Step S1403: Meanwhile, if synchronization for the relevant file is necessary (in case of YES at the step S1402), the file system program 409 in the NAS device 112 requires the CAS device 121 to synchronize the data of the relevant file via the file sharing client program 407.

Step S1404: The file system program 508 in the CAS device 121 accepts the data synchronization request from the NAS device 112 via the file sharing server program 506, and transfers the relevant file data to the NAS device 112.

Step S1405: The file system program 409 in the NAS device 112 receives the data required from the CAS device 121 via the file sharing client program 407, and stores the same in the file system FS_A_R210.

It should be noted that it may also be permitted at the step S1405 in FIG. 14 that the NAS device 112 does not overwrite the existing file which is already stored and stores the same as a file which has the same path name but is of another version. For example, suffixes such as the version number and the update date may also be added to the file name. Furthermore, the file attribute information may also include the version number, by whom the file was last updated, and others. By these methods, the previous files which are already stored become referable if the client 111 wants to refer to the same.

Furthermore, though the NAS device 112 requires the CAS device 121 to synchronize the data of the relevant file in the processing at the step S1403, it may also be permitted to delete the file data which is already stored and change the same into a stub.

Though the batched processing of data synchronization is performed for all the files registered in the update list in FIG. 14, a combination with the Embodiment 1 may also be permitted. For example, it may also be permitted that a part of the files are stored in the remote site update list table 600, for which the data synchronization processing of the Embodiment 1 is performed, while the batched processing of data synchronization shown in FIG. 14 is performed for a part of the files. As [the processing] takes considerable time if the size of the data which is the target of the batched processing of data synchronization is large, separated synchronization can promote the efficient processing.

**WORK INSTRUCTION 1**
In the NAS and CAS file synchronization excerpt, what suffixes may be added to a file name so that an earlier version is kept?

**DATA FOR THE TASK**

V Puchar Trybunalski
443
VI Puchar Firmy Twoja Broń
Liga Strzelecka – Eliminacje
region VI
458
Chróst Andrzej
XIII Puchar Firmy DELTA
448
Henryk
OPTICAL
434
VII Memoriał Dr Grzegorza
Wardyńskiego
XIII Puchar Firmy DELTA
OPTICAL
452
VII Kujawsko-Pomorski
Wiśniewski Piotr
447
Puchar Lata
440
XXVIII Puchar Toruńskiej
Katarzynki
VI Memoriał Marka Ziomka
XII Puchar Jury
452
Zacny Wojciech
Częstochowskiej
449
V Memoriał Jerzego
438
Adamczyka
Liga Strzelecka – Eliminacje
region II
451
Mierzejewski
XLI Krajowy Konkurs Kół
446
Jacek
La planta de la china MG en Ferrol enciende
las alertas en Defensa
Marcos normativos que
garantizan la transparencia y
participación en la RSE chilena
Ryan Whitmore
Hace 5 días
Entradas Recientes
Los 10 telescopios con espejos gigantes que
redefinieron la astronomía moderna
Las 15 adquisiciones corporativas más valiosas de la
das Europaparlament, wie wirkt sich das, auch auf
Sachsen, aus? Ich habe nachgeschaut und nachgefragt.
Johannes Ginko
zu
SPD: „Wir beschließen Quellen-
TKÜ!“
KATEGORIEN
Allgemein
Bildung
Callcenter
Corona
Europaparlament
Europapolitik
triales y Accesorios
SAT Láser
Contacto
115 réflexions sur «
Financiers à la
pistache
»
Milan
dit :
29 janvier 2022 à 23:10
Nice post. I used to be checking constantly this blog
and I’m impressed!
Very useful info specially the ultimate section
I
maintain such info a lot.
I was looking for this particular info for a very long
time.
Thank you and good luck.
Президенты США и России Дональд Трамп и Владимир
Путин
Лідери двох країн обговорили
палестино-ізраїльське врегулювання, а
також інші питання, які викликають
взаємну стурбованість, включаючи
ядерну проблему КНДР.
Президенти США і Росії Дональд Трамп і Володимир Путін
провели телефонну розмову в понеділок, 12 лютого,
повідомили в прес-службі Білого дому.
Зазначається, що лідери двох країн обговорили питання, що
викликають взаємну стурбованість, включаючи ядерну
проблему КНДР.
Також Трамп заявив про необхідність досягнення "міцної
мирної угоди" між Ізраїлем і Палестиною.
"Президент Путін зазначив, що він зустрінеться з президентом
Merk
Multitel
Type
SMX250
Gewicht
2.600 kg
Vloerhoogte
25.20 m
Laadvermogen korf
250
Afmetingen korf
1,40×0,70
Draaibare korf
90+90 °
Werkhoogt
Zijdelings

**WORK INSTRUCTION 2**
Can you duplicate every one of the rows above, line for line, with no changes?

**ANSWER BOX 1**
The version number and the update date.

**ANSWER BOX 2**
V Puchar Trybunalski
443
VI Puchar Firmy Twoja Broń
Liga Strzelecka – Eliminacje
region VI
458
Chróst Andrzej
XIII Puchar Firmy DELTA
448
Henryk
OPTICAL
434
VII Memoriał Dr Grzegorza
Wardyńskiego
XIII Puchar Firmy DELTA
OPTICAL
452
VII Kujawsko-Pomorski
Wiśniewski Piotr
447
Puchar Lata
440
XXVIII Puchar Toruńskiej
Katarzynki
VI Memoriał Marka Ziomka
XII Puchar Jury
452
Zacny Wojciech
Częstochowskiej
449
V Memoriał Jerzego
438
Adamczyka
Liga Strzelecka – Eliminacje
region II
451
Mierzejewski
XLI Krajowy Konkurs Kół
446
Jacek
La planta de la china MG en Ferrol enciende
las alertas en Defensa
Marcos normativos que
garantizan la transparencia y
participación en la RSE chilena
Ryan Whitmore
Hace 5 días
Entradas Recientes
Los 10 telescopios con espejos gigantes que
redefinieron la astronomía moderna
Las 15 adquisiciones corporativas más valiosas de la
das Europaparlament, wie wirkt sich das, auch auf
Sachsen, aus? Ich habe nachgeschaut und nachgefragt.
Johannes Ginko
zu
SPD: „Wir beschließen Quellen-
TKÜ!“
KATEGORIEN
Allgemein
Bildung
Callcenter
Corona
Europaparlament
Europapolitik
triales y Accesorios
SAT Láser
Contacto
115 réflexions sur «
Financiers à la
pistache
»
Milan
dit :
29 janvier 2022 à 23:10
Nice post. I used to be checking constantly this blog
and I’m impressed!
Very useful info specially the ultimate section
I
maintain such info a lot.
I was looking for this particular info for a very long
time.
Thank you and good luck.
Президенты США и России Дональд Трамп и Владимир
Путин
Лідери двох країн обговорили
палестино-ізраїльське врегулювання, а
також інші питання, які викликають
взаємну стурбованість, включаючи
ядерну проблему КНДР.
Президенти США і Росії Дональд Трамп і Володимир Путін
провели телефонну розмову в понеділок, 12 лютого,
повідомили в прес-службі Білого дому.
Зазначається, що лідери двох країн обговорили питання, що
викликають взаємну стурбованість, включаючи ядерну
проблему КНДР.
Також Трамп заявив про необхідність досягнення "міцної
мирної угоди" між Ізраїлем і Палестиною.
"Президент Путін зазначив, що він зустрінеться з президентом
Merk
Multitel
Type
SMX250
Gewicht
2.600 kg
Vloerhoogte
25.20 m
Laadvermogen korf
250
Afmetingen korf
1,40×0,70
Draaibare korf
90+90 °
Werkhoogt
Zijdelings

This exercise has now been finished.